Cohomological dimension and metrizable spaces

Abstract:

The purpose of this paper is to address several problems posed by V. I. Kuzminov [Ku] regarding cohomological dimension of noncompact spaces. In particular, we prove the following results: Theorem A. Suppose $X$ is metrizable and $G$ is the direct limit of the direct system $\{ {G_s},{h_{s\prime ,s}},S\}$ of abelian groups.
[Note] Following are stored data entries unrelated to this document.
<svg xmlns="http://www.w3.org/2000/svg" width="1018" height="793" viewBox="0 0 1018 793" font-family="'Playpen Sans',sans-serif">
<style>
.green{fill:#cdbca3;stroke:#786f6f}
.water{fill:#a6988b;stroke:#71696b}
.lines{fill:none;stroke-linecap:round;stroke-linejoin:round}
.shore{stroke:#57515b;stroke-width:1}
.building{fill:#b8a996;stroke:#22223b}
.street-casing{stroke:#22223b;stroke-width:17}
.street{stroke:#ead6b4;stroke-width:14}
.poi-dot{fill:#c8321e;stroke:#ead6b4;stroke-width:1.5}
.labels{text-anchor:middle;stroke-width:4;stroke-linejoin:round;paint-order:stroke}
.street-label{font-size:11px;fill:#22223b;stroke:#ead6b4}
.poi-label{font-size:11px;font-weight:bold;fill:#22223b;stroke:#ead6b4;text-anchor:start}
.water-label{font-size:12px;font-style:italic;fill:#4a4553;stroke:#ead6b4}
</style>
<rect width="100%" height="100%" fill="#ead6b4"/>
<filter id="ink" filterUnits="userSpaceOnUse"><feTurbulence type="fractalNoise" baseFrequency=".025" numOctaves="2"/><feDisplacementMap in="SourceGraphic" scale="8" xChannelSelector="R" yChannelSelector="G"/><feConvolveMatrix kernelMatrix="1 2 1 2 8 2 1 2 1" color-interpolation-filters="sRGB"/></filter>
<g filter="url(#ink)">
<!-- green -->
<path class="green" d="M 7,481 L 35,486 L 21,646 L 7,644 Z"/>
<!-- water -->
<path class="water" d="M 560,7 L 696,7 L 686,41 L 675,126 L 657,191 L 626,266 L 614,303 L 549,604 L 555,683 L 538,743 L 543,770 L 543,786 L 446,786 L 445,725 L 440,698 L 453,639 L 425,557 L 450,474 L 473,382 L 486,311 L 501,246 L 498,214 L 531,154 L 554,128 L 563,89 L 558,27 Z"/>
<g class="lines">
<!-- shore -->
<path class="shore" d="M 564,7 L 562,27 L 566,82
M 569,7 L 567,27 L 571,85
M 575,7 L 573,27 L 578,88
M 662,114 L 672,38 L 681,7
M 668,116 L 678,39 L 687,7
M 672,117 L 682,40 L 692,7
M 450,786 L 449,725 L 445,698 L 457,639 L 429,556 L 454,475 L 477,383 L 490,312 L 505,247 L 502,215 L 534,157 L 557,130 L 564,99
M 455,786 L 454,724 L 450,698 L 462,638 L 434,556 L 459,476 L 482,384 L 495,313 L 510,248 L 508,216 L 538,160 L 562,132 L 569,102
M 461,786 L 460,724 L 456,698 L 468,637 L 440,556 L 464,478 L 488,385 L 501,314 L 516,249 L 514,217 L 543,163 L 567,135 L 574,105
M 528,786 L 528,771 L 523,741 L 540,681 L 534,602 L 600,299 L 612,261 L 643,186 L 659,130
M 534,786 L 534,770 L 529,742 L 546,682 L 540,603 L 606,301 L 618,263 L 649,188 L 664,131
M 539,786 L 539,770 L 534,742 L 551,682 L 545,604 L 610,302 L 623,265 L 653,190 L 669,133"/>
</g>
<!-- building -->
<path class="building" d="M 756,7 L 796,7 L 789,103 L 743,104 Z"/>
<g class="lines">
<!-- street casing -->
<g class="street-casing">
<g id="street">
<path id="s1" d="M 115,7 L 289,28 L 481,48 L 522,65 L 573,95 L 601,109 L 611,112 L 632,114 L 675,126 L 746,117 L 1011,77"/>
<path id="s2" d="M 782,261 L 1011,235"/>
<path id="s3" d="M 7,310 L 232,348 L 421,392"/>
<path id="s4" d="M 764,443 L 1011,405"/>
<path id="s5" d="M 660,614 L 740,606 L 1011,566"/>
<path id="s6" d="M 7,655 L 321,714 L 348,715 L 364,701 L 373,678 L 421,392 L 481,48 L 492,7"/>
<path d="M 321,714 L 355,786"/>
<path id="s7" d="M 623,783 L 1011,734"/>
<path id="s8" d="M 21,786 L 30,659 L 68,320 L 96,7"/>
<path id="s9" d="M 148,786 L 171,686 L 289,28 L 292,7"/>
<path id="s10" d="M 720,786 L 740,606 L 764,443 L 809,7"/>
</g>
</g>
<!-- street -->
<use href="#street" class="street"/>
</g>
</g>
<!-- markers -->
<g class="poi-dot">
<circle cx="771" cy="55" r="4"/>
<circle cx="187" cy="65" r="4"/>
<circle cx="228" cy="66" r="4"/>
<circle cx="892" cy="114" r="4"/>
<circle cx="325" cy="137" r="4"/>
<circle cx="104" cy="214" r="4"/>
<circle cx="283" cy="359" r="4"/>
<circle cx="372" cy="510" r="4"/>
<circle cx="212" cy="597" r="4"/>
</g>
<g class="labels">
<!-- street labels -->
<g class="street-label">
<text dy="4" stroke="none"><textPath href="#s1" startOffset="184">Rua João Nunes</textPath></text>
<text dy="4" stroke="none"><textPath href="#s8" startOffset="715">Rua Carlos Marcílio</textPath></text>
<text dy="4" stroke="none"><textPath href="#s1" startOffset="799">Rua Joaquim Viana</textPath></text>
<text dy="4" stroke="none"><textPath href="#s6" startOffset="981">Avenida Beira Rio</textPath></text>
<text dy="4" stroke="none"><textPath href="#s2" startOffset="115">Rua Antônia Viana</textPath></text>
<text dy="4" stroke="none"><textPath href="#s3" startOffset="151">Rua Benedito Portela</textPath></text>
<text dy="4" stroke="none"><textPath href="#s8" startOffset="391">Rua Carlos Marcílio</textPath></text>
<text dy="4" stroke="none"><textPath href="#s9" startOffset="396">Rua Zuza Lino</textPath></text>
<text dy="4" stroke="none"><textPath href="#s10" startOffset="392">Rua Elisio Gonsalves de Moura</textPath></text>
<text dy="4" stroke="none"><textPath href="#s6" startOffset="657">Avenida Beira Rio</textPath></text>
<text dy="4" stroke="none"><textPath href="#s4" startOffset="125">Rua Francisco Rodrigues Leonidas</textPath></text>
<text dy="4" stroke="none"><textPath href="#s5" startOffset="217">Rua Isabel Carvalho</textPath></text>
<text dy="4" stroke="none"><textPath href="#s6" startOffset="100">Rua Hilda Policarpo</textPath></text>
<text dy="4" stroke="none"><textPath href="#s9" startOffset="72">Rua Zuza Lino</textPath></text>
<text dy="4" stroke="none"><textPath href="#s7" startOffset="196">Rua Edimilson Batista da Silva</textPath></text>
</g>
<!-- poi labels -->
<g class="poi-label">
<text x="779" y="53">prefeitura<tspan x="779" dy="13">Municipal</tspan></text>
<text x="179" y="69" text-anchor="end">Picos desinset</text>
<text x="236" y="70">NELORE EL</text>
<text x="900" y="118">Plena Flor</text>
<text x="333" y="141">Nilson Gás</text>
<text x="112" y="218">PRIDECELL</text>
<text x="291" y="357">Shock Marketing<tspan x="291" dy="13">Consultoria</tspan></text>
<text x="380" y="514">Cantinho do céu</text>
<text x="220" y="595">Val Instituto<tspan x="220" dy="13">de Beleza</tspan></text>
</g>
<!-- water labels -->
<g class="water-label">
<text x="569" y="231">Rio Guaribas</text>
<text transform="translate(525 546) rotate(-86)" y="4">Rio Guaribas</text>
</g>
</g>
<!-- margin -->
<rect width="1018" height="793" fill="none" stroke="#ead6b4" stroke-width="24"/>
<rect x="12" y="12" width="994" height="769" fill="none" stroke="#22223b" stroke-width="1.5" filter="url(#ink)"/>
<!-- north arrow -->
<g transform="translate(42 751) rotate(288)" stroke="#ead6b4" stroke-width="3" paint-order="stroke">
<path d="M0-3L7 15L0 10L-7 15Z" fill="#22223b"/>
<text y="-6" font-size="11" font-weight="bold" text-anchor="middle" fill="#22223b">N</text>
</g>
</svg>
Then, \[ {\dim _G}X \leq \max \{ {\dim _{{G_s}}}X|s \in S\} \] . Theorem B. Let $X$ be a metrizable space and let $G$ be an abelian group. Let $l = \{ p|p \cdot (G/\operatorname {Tor}G) \ne G/\operatorname {Tor}G\}$. (a) If $G = \operatorname {Tor}G$, then ${\dim _G}X = \max \{ {\dim _H}X|H \in \sigma (G)\}$, (b) ${\dim _G}X = \max \{ {\dim _{\operatorname {Tor}G}}X,{\dim _{G/\operatorname {Tor}G}}X\}$, (c) ${\dim _G}X \geq {\dim _\mathbb {Q}}X$ if $G \ne \operatorname {Tor}G$, (d) ${\dim _G}X \geq {\dim _{{{\hat {\mathbb {Z}}}_l}}}X$, where ${\hat {\mathbb {Z}}_l}$ is the group of $l$-adic integers, (e) $\max ({\dim _G}X,{\dim _\mathbb {Q}}X + 1) \geq \max \{ {\dim _H}X|H \in \sigma (G)\}$, (f) ${\dim _G}X \leq {\dim _{{\mathbb {Z}_l}}}X \leq {\dim _G}X + 1$ if $G \ne 0$ is torsion-free. Theorem B generalizes a well-known result of M. F. Bockstein [B].